Agents are no longer just automation tools - true agents are partners thatdeeply understand business goals, adapt to environmental changes, and make optimal decisions on their ownin unpredictable situations. Outcode makes this possible, empowering each department in the enterprise to make autonomous and efficient decisions.

Why Agents are needed in the enterprise

Most core tasks and processes in the enterprise are complex and dynamic, especially manufacturing and finance, which combine a variety of data and decisions that require agents to respond to real-time changes and make optimized decisions. These complex tasks are difficult for assistants to solve because they require autonomous judgment and flexible responses.

In manufacturing, production planning, materials management, quality control, and more are interconnected. These tasks rely on a variety of data sources and many variables. For example, monitoring inventory levels, production rates, machine uptime, and more in real time and making instant decisions based on them is a complex task.

What the Assistant can't fix:
  • Assistants are just tools that perform actions based on set commands. For example, if you ask it to "tell me my inventory status," it will simply show you the current inventory numbers, but it can't make predictions and adjustments to account for fluctuating inventory demand or changes in production schedules.
The role of the agent:

Agents, on the other hand, are responsible for analyzing machine status, inventory levels, order demand, and more on the production line in real time and making predictions and decisions based on that information. For example, they can proactively react by automatically executing a reorder when an inventory shortage is expected, or immediately switching to a replacement machine when a machine breaks down. Agents autonomously take the necessary actions to achieve their goals, and can proactively solve foreseeable problems.

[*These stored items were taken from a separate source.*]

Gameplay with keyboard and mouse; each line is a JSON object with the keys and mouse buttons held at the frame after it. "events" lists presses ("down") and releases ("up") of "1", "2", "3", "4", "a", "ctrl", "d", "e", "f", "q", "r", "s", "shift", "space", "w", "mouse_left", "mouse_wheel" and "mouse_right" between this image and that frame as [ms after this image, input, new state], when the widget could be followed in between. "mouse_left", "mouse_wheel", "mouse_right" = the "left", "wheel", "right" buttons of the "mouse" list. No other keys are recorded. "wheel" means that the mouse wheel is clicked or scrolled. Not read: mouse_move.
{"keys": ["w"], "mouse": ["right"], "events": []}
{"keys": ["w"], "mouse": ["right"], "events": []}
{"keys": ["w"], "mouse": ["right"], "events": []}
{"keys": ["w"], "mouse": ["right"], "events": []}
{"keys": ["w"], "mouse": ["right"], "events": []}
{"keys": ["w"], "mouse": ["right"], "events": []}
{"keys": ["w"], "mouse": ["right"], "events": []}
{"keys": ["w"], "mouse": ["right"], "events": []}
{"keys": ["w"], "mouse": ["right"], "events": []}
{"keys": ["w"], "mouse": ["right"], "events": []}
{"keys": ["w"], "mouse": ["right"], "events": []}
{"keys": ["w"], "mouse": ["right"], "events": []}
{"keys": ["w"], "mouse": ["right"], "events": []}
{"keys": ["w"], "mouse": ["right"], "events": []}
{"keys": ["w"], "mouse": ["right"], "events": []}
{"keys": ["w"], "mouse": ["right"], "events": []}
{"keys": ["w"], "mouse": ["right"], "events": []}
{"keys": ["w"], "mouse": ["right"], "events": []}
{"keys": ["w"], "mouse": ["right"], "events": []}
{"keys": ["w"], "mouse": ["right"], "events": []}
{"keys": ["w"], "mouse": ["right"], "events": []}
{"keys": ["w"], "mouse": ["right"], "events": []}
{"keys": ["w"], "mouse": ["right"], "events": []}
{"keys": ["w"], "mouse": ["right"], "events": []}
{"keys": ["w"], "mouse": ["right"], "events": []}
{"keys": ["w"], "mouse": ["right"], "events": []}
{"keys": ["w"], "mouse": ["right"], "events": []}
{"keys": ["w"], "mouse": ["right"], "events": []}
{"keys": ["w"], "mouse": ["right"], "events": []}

Finance departments require precise calculations and a variety of decisions, including budget management, expense tracking, and financial reporting. Financial data is not just numbers, but is affected by a variety of external variables (e.g., interest rate fluctuations, currency exchange rates, government policies) and internal changes (e.g., departmental budget usage). In this dynamic and changing environment, an agent's proactive role is essential for accurate financial forecasting and resource allocation.

Agents act autonomously, automatically analyzing the causes of budget overruns, suggesting ways to reduce costs, or adjusting future budget plans. For example, by monitoring project-specific expenses, they can automatically detect higher-than-expected spending and proactively manage the situation by sending notifications to the appropriate departments and suggesting alternative paths. They can also reflect real-time changes in interest rates or currency exchange rates to suggest budget rebalancing and help you make strategic decisions.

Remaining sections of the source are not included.